**TASK OBJECTIVE**
Once the line containing "8. Kidnap or" is found in the entries below, restate it and each following line word for word, stopping after the line containing "3. Any one who".

Extracted page text data:
* * * * * * * * *

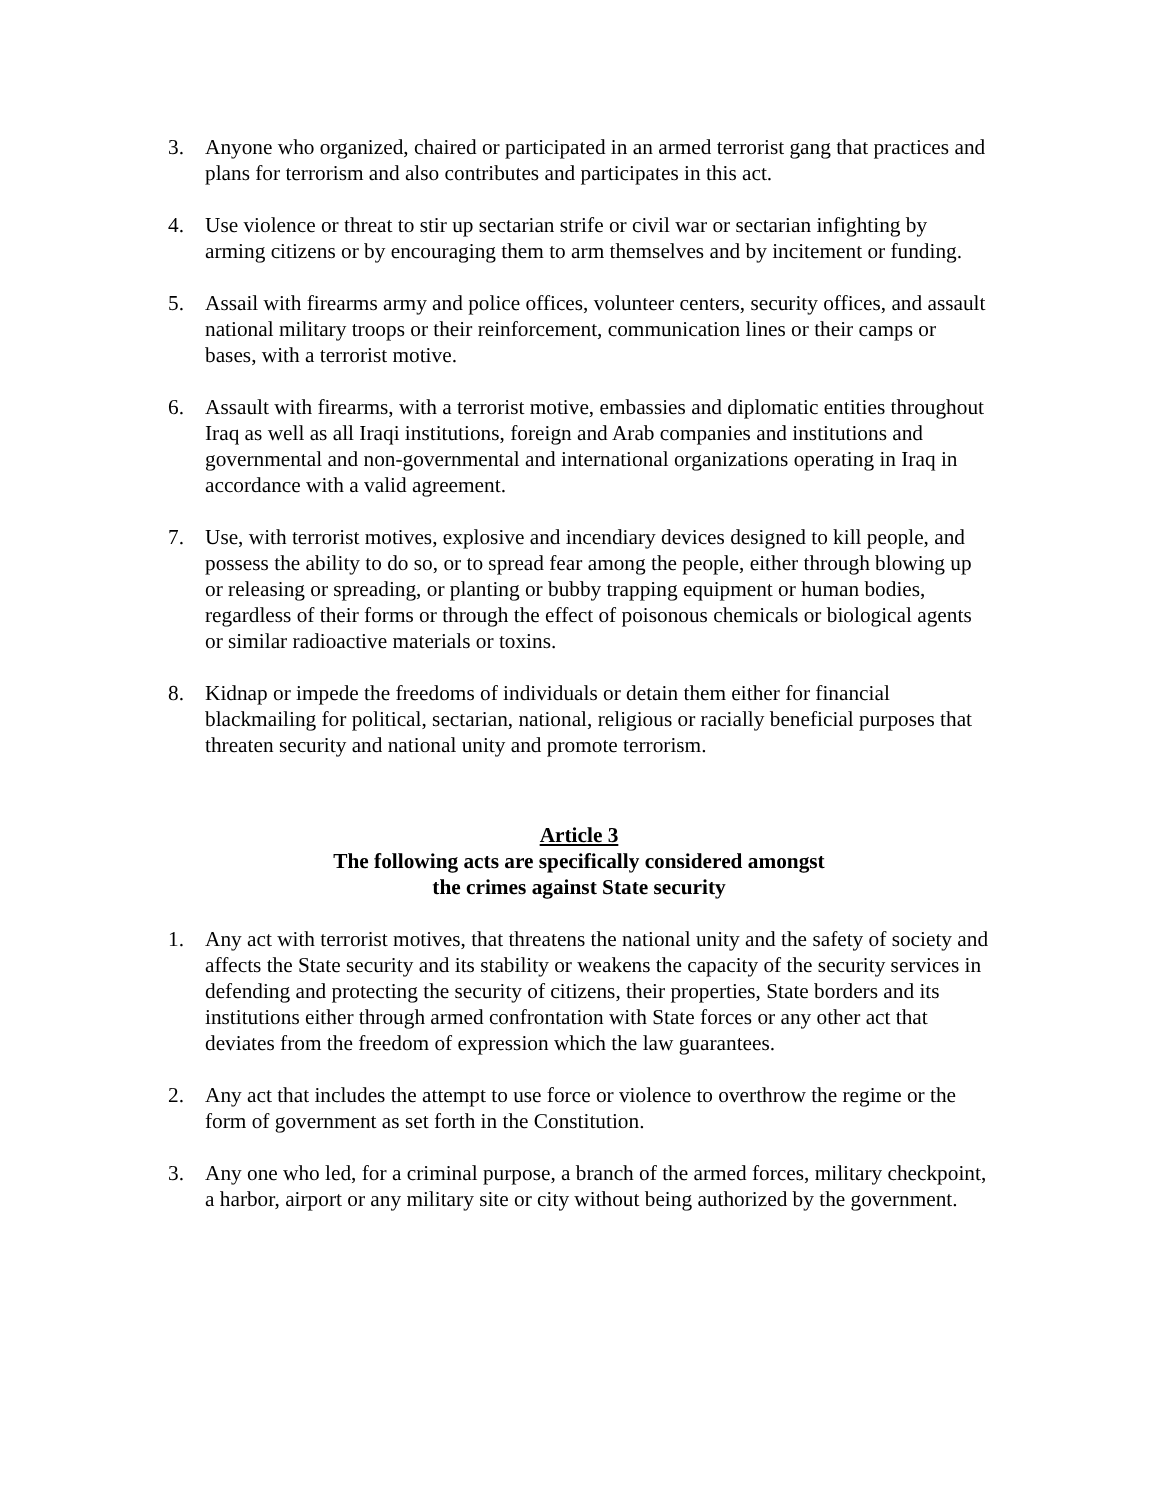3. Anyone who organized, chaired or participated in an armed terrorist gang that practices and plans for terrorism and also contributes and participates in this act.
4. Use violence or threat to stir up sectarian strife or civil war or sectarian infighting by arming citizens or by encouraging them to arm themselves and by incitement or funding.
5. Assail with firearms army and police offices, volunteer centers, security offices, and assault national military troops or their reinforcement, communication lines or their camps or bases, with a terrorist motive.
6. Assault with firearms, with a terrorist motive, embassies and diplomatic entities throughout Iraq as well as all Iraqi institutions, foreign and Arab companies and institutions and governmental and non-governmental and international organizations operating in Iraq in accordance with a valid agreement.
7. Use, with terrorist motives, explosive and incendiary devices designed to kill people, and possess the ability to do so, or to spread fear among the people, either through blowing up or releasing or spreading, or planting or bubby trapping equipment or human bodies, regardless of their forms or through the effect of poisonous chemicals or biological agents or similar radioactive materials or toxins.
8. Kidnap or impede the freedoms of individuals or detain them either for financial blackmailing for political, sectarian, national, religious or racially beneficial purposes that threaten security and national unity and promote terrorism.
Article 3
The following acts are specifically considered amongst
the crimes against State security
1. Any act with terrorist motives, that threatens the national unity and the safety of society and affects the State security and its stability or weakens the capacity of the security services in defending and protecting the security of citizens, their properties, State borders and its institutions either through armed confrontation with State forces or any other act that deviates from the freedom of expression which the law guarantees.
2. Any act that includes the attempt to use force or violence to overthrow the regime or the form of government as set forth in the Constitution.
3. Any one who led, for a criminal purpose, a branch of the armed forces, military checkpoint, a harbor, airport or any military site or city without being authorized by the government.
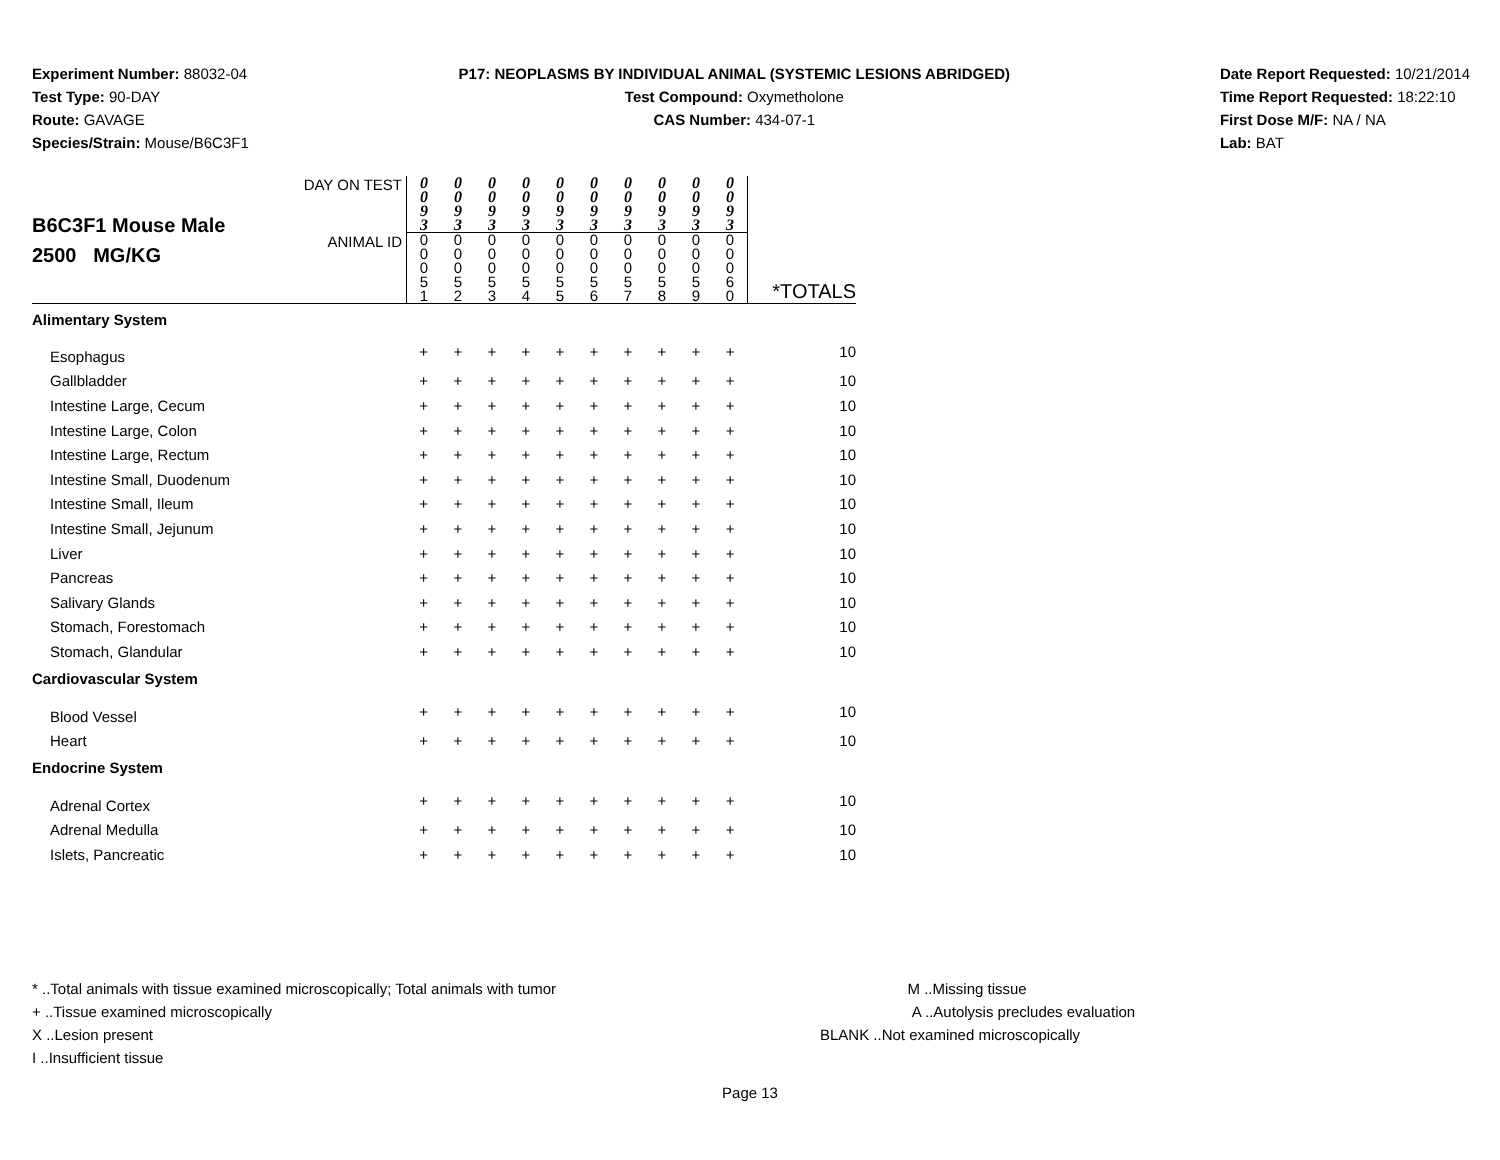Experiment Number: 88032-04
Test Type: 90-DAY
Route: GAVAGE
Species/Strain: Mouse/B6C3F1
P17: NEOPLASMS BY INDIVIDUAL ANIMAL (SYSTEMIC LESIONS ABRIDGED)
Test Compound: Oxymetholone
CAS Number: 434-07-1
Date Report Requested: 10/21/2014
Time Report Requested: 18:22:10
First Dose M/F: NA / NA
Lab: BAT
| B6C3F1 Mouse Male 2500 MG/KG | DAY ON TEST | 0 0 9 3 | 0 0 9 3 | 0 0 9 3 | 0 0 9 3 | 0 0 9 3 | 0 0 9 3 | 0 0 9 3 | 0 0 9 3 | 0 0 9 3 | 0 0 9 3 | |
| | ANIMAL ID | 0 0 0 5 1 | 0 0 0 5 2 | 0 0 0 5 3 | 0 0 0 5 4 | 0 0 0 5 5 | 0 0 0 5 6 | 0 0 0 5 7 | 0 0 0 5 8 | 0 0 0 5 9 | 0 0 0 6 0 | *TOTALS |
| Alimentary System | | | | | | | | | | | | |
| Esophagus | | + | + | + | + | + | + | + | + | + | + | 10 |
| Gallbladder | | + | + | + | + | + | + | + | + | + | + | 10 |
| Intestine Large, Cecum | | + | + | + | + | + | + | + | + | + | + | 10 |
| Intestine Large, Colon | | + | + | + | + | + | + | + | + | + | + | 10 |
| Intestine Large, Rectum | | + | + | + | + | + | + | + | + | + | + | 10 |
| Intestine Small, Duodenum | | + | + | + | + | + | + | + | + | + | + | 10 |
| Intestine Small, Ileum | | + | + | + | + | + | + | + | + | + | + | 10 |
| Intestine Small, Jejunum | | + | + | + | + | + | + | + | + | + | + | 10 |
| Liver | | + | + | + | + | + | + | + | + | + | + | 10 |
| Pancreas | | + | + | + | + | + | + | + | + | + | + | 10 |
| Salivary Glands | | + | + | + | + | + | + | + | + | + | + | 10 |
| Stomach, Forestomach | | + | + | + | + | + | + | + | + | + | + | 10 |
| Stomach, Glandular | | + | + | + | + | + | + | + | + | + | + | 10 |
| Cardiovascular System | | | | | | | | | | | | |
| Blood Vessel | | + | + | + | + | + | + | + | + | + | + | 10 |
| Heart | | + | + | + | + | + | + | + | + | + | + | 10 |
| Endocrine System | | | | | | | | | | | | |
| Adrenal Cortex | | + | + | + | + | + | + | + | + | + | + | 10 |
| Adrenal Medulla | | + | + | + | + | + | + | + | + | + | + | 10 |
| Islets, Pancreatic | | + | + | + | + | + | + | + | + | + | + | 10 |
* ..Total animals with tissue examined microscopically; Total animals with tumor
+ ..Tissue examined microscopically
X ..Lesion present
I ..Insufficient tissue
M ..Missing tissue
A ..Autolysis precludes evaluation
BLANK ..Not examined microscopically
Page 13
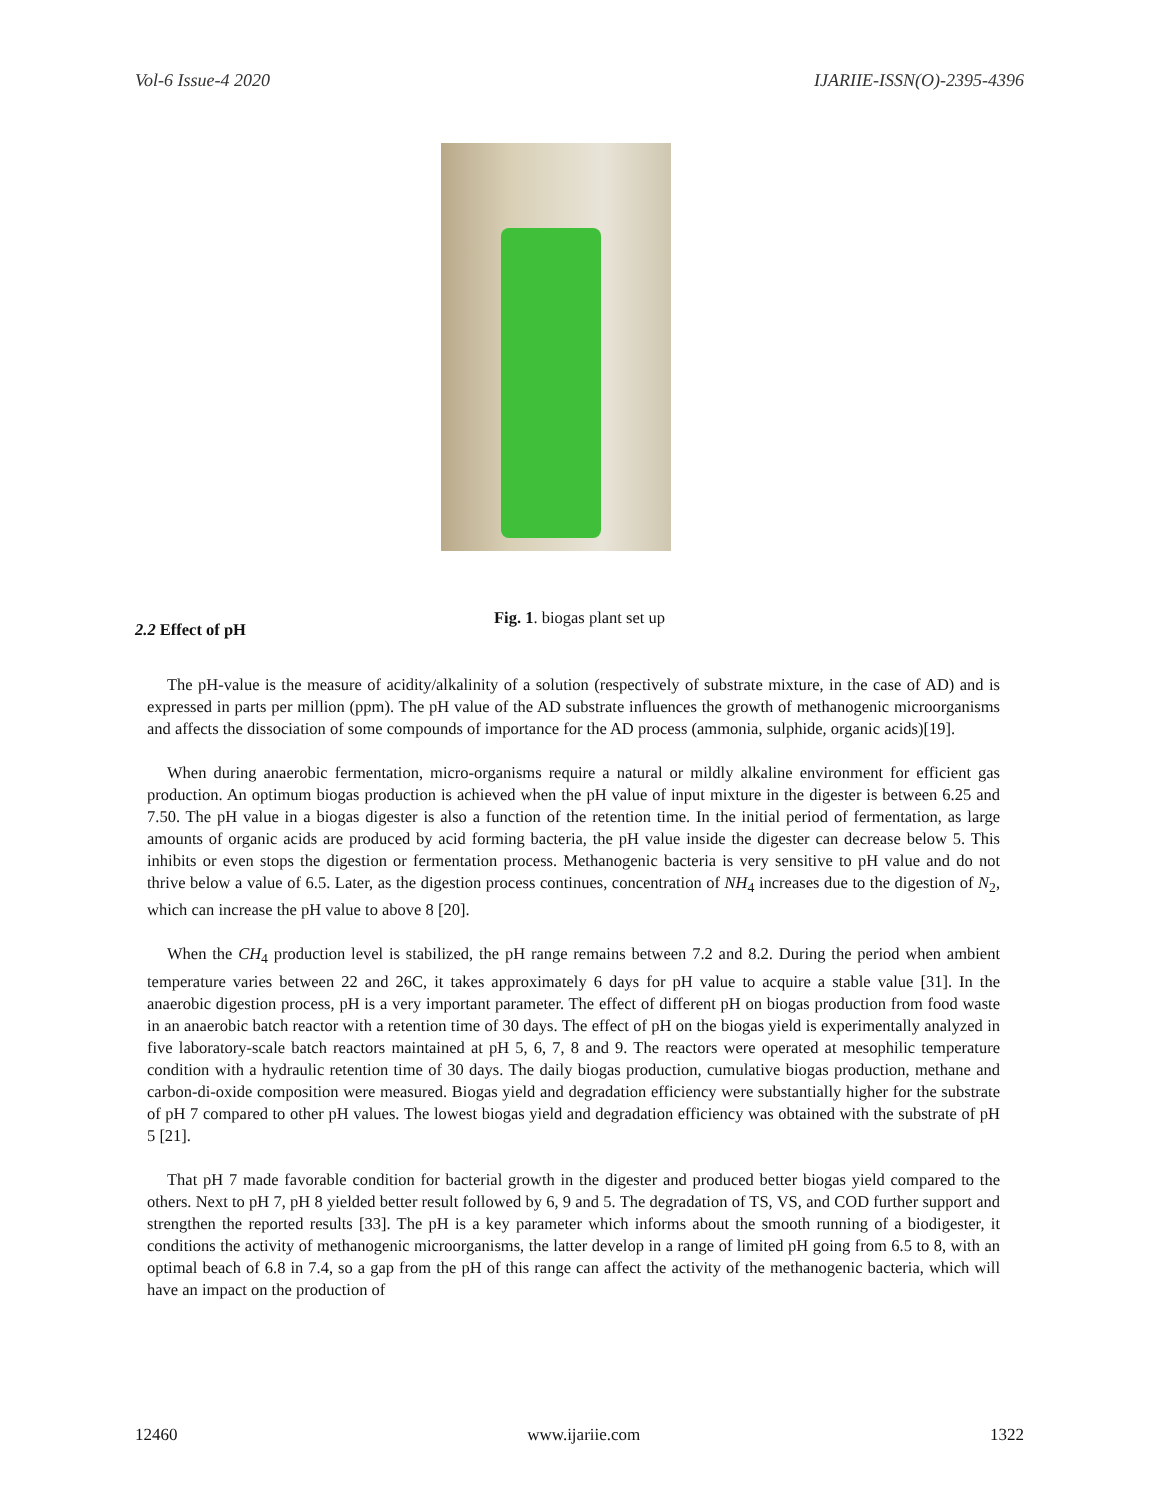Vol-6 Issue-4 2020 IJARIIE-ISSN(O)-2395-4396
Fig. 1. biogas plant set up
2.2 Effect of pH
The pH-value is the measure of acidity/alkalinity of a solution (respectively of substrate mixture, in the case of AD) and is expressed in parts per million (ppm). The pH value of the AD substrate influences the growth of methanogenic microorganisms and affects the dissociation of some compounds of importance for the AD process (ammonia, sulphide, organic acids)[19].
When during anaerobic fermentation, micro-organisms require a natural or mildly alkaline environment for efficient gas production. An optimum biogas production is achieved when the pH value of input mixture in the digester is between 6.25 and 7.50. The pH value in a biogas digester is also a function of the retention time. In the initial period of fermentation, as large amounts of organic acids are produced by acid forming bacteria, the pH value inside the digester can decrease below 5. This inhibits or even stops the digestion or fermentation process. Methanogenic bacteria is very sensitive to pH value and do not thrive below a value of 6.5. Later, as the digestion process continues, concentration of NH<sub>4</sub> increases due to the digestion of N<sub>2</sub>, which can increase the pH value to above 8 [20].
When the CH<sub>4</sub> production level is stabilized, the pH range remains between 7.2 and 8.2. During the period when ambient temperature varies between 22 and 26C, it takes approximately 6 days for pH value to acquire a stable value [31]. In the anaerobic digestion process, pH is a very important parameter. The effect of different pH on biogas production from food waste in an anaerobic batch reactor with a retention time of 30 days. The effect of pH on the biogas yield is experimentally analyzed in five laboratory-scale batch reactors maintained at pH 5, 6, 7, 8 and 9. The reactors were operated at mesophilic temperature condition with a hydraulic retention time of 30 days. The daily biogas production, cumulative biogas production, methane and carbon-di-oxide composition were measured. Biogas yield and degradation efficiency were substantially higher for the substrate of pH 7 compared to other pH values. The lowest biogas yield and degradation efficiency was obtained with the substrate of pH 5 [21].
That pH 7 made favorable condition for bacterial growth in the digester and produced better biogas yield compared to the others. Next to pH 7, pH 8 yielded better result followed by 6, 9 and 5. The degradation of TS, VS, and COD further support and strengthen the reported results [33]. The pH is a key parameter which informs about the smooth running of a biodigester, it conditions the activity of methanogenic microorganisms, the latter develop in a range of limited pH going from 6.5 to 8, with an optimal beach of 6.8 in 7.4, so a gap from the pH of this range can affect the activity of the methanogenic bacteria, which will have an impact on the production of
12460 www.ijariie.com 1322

* * * * * * * * *

**SOLUTION FOR THIS PROBLEM**
8. Kidnap or impede the freedoms of individuals or detain them either for financial blackmailing for political, sectarian, national, religious or racially beneficial purposes that threaten security and national unity and promote terrorism.
Article 3
The following acts are specifically considered amongst
the crimes against State security
1. Any act with terrorist motives, that threatens the national unity and the safety of society and affects the State security and its stability or weakens the capacity of the security services in defending and protecting the security of citizens, their properties, State borders and its institutions either through armed confrontation with State forces or any other act that deviates from the freedom of expression which the law guarantees.
2. Any act that includes the attempt to use force or violence to overthrow the regime or the form of government as set forth in the Constitution.
3. Any one who led, for a criminal purpose, a branch of the armed forces, military checkpoint, a harbor, airport or any military site or city without being authorized by the government.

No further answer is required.